Tras el salto del dólar, las empresas anuncian remarcaciones de precios de hasta 9% en supermercados
Supermercados de todo el país ya están recibiendo nuevas listas de precios con remarcaciones que van del 3% al 9% en una amplia gama de rubros.
La reciente volatilidad del tipo de cambio, que se incrementó un 13% en julio, ha desatado una nueva ola de remarcaciones en los precios de los productos de consumo masivo. Desde este lunes 4 de agosto, los supermercados han comenzado a recibir listas de precios actualizadas con subas que oscilan entre el 3% y el 9% en diversos rubros, un movimiento que los analistas anticipan que tendrá impacto directo en la inflación de agosto.
La escalada del dólar oficial, que en las últimas semanas alcanzó los $1.375 para la venta, fue impulsada por la política monetaria del Banco Central de la República Argentina, que retiró las LeFI del mercado y generó una elevada volatilidad. Este salto cambiario puso presión sobre la industria, que ya ha comenzado a enviar las nuevas listas de precios a los comercios, según confirmó la Coordinadora de Productores de Alimentos (COPAL).
El impacto de las remarcaciones es generalizado, con incrementos de precios anunciados por las principales empresas del sector. Arcor, por ejemplo, incrementará sus precios entre 3% y 5%. Por su parte, la multinacional Mondelez aplicará subas de entre 7% y 9%, y Unilever aumentará sus valores en un 8%. Otras compañías también se sumaron a la tendencia: Softys, fabricante de papeles y pañales, anunció un alza del 7%, mientras que las aceiteras Aceitera General Deheza y Cañuelas subirán sus precios en un 5%. Danone y Mastellone (La Serenísima) aplicaron aumentos más moderados, del 3,5% y 4% respectivamente. Además, se esperan incrementos de hasta 8% en cigarrillos y en otros productos como harinas y panificados en los comercios de barrio.

Consumo vs. costos
El alza del dólar tiene un impacto directo en los productos importados y en aquellos con precios internacionales, como la carne y la soja, además de generar un impacto indirecto en los costos de producción, como la chapa y el cartón, que las industrias trasladan a los comerciantes. Los fabricantes se defienden explicando que el alza responde a un "desfasaje" entre el incremento del dólar –que subió 26,5% desde abril– y la inflación acumulada en el mismo período, que se estima en un 10%.

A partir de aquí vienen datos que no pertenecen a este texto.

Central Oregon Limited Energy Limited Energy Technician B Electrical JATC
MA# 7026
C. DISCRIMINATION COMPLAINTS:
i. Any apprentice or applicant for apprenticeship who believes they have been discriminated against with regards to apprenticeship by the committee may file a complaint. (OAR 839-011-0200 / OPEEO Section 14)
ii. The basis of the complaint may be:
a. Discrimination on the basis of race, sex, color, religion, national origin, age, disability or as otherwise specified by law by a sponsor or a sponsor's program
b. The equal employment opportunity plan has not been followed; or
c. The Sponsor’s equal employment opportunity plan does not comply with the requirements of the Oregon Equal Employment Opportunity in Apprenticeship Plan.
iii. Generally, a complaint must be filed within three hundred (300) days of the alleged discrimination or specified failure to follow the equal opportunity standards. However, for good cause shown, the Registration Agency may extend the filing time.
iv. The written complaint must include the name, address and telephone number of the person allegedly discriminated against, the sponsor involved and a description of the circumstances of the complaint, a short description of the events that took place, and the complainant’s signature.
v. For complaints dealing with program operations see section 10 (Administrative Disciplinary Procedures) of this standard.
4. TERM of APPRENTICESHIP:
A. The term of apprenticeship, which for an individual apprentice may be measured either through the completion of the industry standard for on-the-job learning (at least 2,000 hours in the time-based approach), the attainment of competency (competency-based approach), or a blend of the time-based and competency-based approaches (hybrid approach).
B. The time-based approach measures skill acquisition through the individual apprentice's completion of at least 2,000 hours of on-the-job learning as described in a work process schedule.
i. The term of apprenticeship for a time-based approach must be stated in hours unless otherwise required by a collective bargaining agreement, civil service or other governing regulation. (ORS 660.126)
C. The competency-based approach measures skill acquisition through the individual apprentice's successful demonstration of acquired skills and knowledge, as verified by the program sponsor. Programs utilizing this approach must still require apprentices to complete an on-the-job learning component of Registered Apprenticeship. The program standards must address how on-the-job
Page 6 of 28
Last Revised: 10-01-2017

El gobierno, en tanto, apuesta a que la fuerte caída del consumo contenga los aumentos de precios. El presidente Javier Milei, a través de sus redes sociales, replicó el posteo de un seguidor que afirmaba que las cámaras de supermercados estaban "rechazando los aumentos de las listas" de los proveedores. Sin embargo, en algunas cadenas se decidió aceptar los aumentos y negociar con los fabricantes para que los incrementos finales sean menores al 5%.
Proyecciones económicas y herramientas gubernamentales
Economistas consultados coinciden en que la suba del dólar se trasladará a los precios y acelerará la inflación de agosto. Hernán Letcher, director del Centro de Economía Política Argentina (CEPA), señaló que existen dos fuerzas opuestas: "el tipo de cambio empujando de abajo hacia arriba" y "una caída fenomenal del consumo".
Por su parte, el economista Orlando Ferreres anticipó que la inflación de julio cerraría en 1,8% pero que para agosto podría alcanzar el 3% debido a las correcciones del tipo de cambio.
En este contexto, el Ministerio de Economía busca aplacar la remarcación a través de distintas herramientas. Una de ellas fue la simplificación de trámites de importación de productos alimenticios e insumos industriales a través de las resoluciones generales 5730/25 y 5731/25, con el objetivo de presionar los precios a la baja. Asimismo, se espera que el gobierno intensifique la presión sobre las empresas formadoras de precios para que no suban los valores o lo hagan de manera moderada, ya sea a través de la vía discreta o la pública, tal como se evidenció con el posteo de Milei.